Dans le cas d‘une MRH, une expertise est-elle ‘missionnable’ pour trouver la cause de désordres quelconques apparus pour une maison assurée.
non.
il est nécessaire qu'une garantie puisse être mise en jeu pour que l'assureur intervienne (et donc missionne un expert).
et c'est à l'assuré d'apporter les éléments démontrant que le contrat a vocation à s'appliquer (cf 1315cc) et le nombre somme toute relativement restreint de garanties (incendie, DDE, tempête...) permet assez aisément de lier une typologie de dommages à une cause garantie.
les dommages qui s'écartent de cette typologie n'en relèvent donc "à priori" pas.
s'il est fait état de fissurations, la cause en est le plus souvent un mouvement de fondations dû soit à leur inadaptation au sol, et c'est un problème relevant éventuellement de l'assurance construction, soit de la nature du terrain sur lequel est fondé la construction, provenant
éventuellement d'une dessication ou réhydratation des sols consécutifs à une sècheresse.
dans les 2 cas, le contrat MRH n'a pas vocation à intervenir, hors le second mais uniquement quand il y a arrêté de cat nat; il n'appartient dès lors pas à l'assureur d'anticiper sa parution (qui reste de l'ordre de l'hypothétique).

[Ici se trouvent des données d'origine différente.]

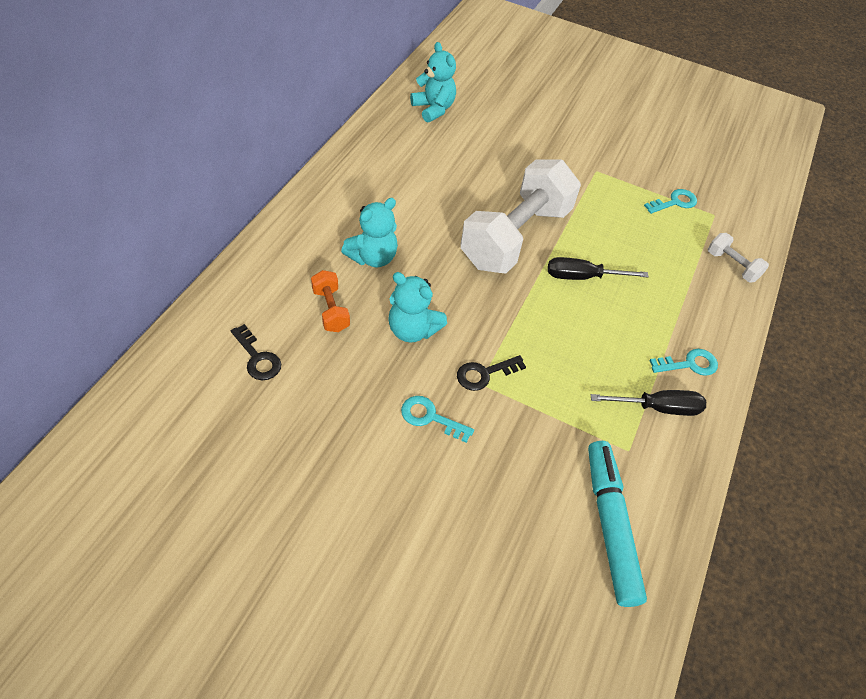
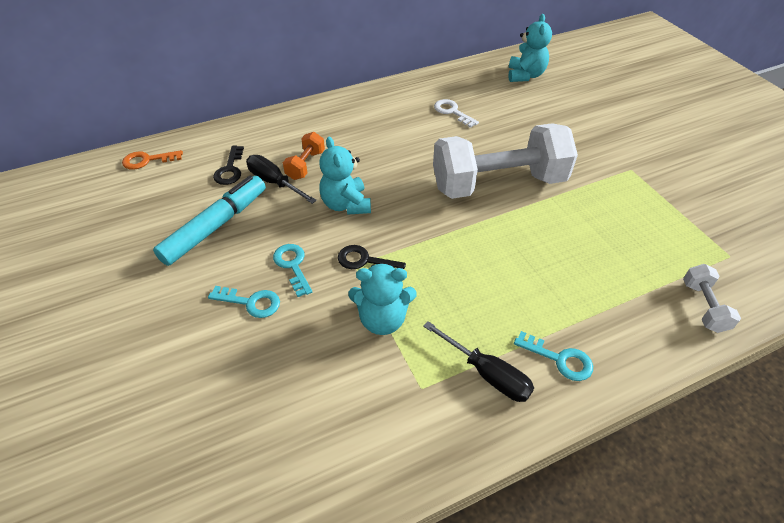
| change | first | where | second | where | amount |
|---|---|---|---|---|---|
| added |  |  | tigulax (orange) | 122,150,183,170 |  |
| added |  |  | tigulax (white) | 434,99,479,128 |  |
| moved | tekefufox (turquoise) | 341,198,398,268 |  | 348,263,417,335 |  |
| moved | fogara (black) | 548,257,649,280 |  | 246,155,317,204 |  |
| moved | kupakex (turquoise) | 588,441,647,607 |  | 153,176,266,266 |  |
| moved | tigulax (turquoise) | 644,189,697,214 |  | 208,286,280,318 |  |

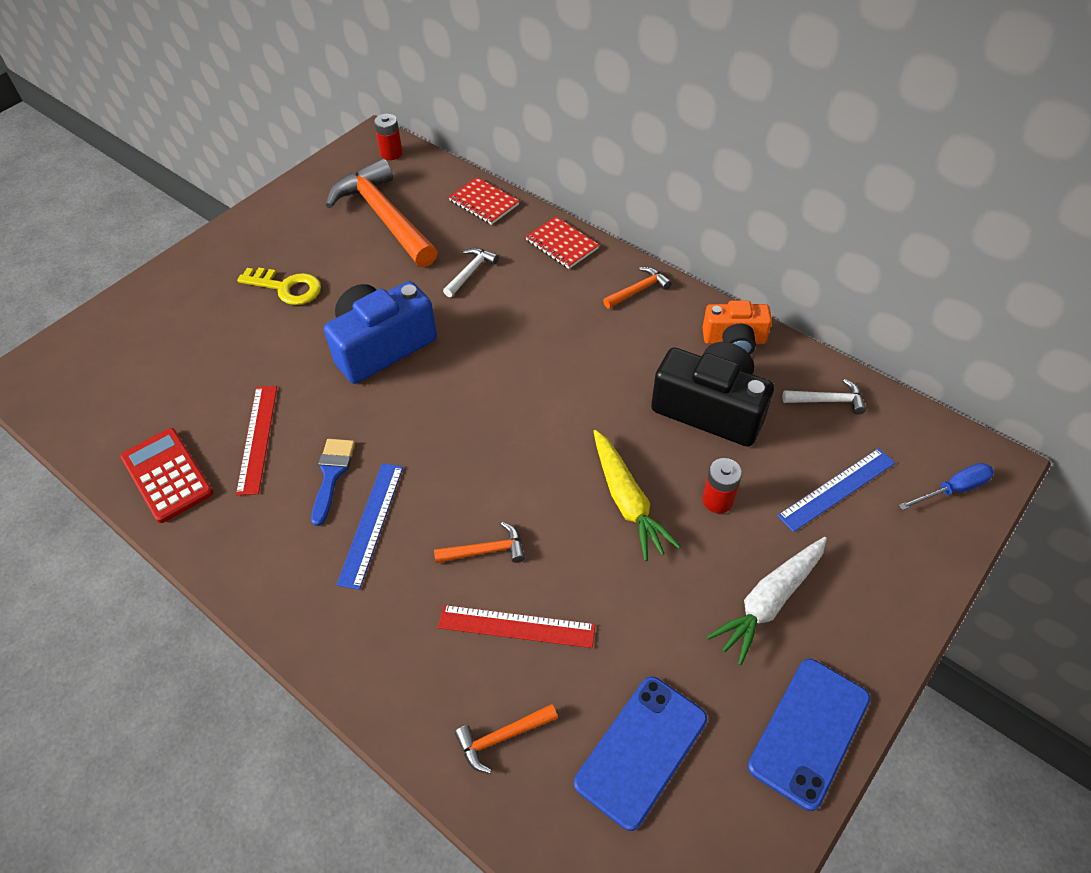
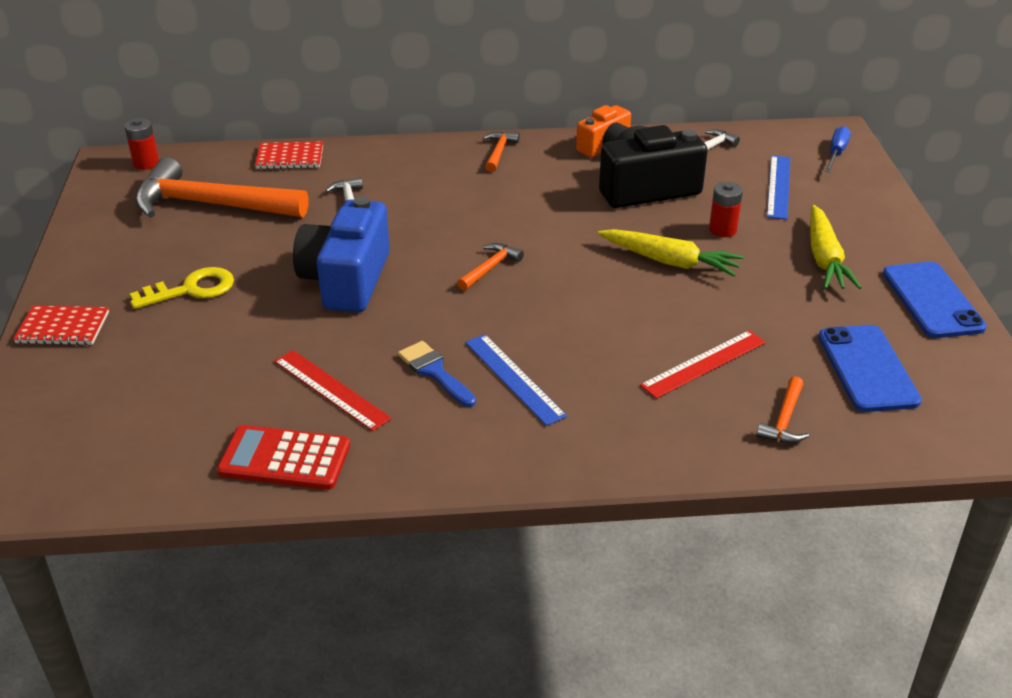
| change | first | where | second | where | amount |
|---|---|---|---|---|---|
| moved |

Seule une expertise permet de déterminer l’origine d’un désordre et si celle-ci peut prétendre à être reconnue en "catastrophes naturelles" , les garanties liées sont sensées être appliquées , Non ?
la garantie cat nat pour ces désordres est liée à la nature du sol (ou plutôt du sous-sol, argileux) conjuguée à une variation conséquente de son hygrométrie à la suite d'une sècheresse; c'est ce dernier critère qui est l'élément déterminant, et déclencheur, de l'arrêté, et non la seule nature du sol qui elle est relativement connue (par le travail des géologues).

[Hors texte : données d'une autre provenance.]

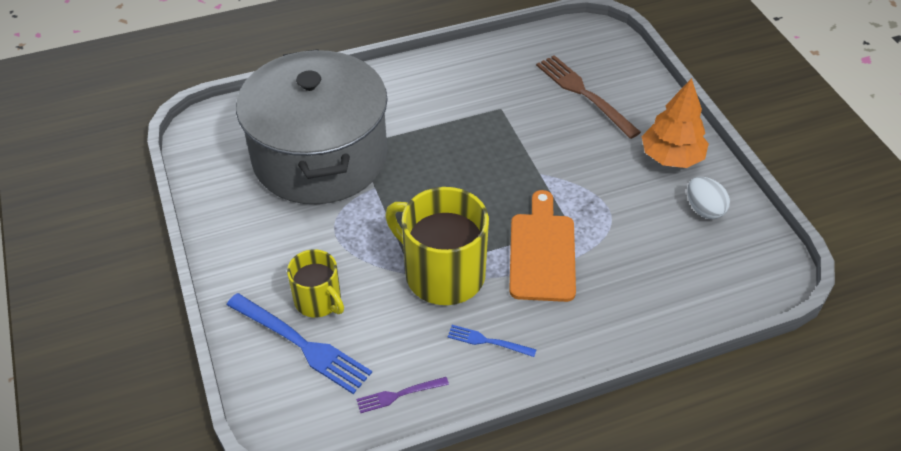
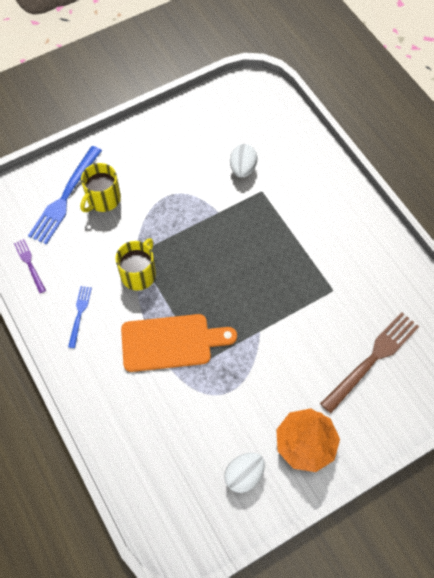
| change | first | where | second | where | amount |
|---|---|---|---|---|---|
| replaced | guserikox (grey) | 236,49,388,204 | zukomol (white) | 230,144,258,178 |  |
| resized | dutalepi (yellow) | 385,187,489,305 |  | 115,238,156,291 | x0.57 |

le nom de cette garantie cat nat est "sècheresse", pas "argile", et c'est l'aléa du climat qui est pris en compte (comme l'est une tempête ou une chute de neige); l'étude technique est donc secondaire.
ce qui participe à la reconnaissance de l'état de cat nat est aussi le nombre de dossiers qui sont transmis au ministère par le maire de la commune où se situent les sinistres.
un dossier isolé le restera, fût-il accompagné d'un excellent dossier technique, et ne justifiera jamais à lui seul un arrêté.